**REQUIREMENT A:**
Report every line in the rows that contains the string "ground". Case counts.

Consider a hypothetical large Origin 2000 for which performance of the mission-critical applications is sensitive to total CPU utilization and traffic within the CrayLink interconnect fabric that supports the ccNUMA memory model. Figure 2 shows a visualization for a 32 processor system with 8 routers, 32 CrayLink connections (both router-router and router-hub connections) and 8 "express" CrayLink connections. This scene is constructed by the PCP tool oview and includes graphical objects to represent the transmit data bandwidth on each bidirectional CrayLink connection, the average utilization of each router and the user and system CPU time for each processor. oview uses performance data to animate both the color and the size of the objects in the scene; both real-time and retrospective (replay) visualization is supported. The visual model is constructed dynamically for each system based on the interconnect topology and hardware inventory exported from the PCP data collection infrastructure.

Figure 2: Visualization of CPU and CrayLink activity for a 64 processor Origin 2000

Figure 3 shows a different visualization paradigm that uses spatial proximity and color to highlight related disks on the same controller and height modulation to show spindle-level disk activity (an object's height is proportional to the I/O rate of the associated disk). Note that even with some 650 objects in this scene of a Terabyte disk farm it is immediately obvious which disks are idle. This tool (dkvis) automatically adapts to the shape and size of the disk configuration on any system and can be used to graphically monitor the load balance or shifting patterns of use over time or correlation between peaks of I/O bandwidth demand and other system activity.

**REQUIREMENT B:**
In one to three sentences, explain, according to the passage on performance visualization, what the visual model built by oview for a given system is based on.

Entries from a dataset
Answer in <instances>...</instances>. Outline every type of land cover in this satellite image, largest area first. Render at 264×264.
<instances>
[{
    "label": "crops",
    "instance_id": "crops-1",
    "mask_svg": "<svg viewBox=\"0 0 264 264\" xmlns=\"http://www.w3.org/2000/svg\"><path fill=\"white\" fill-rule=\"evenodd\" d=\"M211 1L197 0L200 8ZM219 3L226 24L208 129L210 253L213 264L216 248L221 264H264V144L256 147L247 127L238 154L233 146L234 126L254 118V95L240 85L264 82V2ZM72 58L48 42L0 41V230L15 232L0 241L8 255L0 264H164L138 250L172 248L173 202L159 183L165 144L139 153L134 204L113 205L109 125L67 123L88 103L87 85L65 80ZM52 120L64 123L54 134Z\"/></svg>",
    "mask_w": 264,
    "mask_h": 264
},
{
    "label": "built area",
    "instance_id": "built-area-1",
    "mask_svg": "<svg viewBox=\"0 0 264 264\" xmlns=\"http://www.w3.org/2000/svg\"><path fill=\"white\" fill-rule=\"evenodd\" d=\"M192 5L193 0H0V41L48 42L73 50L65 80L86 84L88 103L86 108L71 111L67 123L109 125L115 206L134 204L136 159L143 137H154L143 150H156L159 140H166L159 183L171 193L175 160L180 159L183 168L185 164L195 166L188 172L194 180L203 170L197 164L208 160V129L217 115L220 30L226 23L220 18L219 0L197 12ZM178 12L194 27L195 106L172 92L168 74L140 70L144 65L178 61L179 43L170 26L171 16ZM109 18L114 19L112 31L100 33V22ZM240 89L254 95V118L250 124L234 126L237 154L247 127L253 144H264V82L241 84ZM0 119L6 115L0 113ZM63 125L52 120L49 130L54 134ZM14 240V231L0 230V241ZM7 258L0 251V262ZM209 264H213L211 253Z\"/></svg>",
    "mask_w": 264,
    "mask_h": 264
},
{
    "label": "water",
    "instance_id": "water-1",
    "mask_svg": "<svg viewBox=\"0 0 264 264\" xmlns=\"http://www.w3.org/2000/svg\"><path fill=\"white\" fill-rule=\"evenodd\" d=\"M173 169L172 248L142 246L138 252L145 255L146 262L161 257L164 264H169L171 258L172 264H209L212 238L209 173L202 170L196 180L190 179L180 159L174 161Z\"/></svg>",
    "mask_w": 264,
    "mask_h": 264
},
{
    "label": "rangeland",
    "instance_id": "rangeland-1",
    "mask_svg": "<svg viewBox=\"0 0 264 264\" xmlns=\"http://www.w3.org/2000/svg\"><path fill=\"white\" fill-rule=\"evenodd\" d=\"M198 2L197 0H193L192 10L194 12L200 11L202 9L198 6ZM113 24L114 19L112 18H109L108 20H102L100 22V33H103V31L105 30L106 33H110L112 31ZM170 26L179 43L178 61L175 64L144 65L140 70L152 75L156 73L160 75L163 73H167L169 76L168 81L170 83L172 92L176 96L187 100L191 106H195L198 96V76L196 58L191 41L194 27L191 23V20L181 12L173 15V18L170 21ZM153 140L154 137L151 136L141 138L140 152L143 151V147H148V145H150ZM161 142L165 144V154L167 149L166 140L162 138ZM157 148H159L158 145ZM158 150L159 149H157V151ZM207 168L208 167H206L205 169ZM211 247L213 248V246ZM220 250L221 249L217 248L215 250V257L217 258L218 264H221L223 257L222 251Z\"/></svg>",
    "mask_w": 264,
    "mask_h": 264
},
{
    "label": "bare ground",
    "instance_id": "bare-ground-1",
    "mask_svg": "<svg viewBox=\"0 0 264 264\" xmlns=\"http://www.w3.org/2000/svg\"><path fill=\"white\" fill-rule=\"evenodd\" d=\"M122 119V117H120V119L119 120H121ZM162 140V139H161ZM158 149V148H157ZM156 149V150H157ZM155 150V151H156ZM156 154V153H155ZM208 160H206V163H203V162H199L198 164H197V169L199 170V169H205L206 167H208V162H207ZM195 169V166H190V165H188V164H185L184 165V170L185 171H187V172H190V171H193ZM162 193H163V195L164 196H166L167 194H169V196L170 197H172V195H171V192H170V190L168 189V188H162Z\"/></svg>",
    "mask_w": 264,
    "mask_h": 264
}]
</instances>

**COMPLETE OUTPUT A:**
    "label": "bare ground",
    "instance_id": "bare-ground-1",

**COMPLETE OUTPUT B:**
The model is built dynamically for each system. It is based on the interconnect topology and the hardware inventory that the PCP data collection infrastructure exports.